**Exercise description**
Repeat the listing exactly as given, omitting every image.

**Source data**
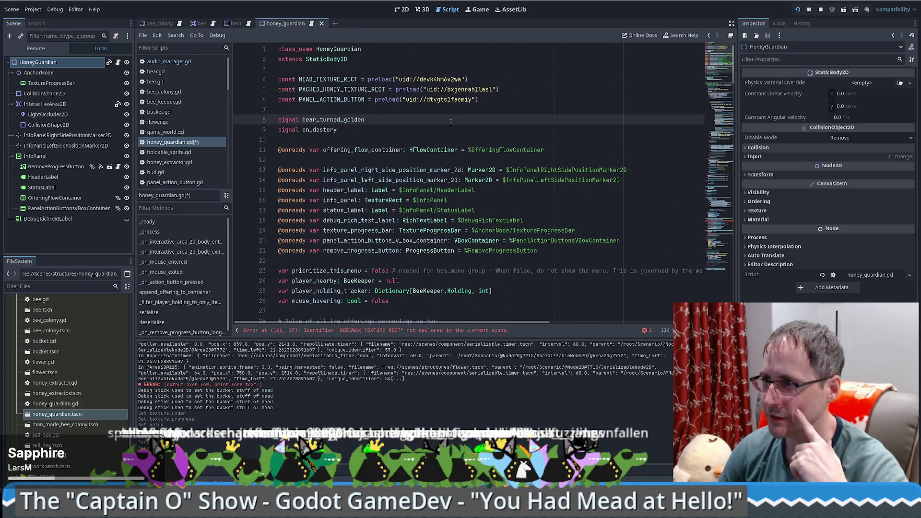
- Remove 'bear_' from the line 8 signal so it reads turned_golden
left_click_drag(303, 119, 316, 120)
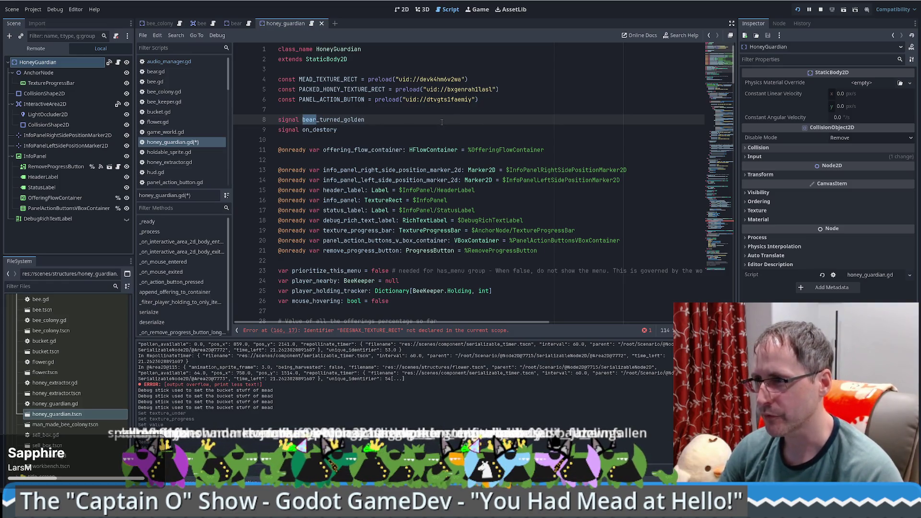
key("BackSpace")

**Problem solution**
- Remove 'bear_' from the line 8 signal so it reads turned_golden
left_click_drag(303, 119, 316, 120)
key("BackSpace")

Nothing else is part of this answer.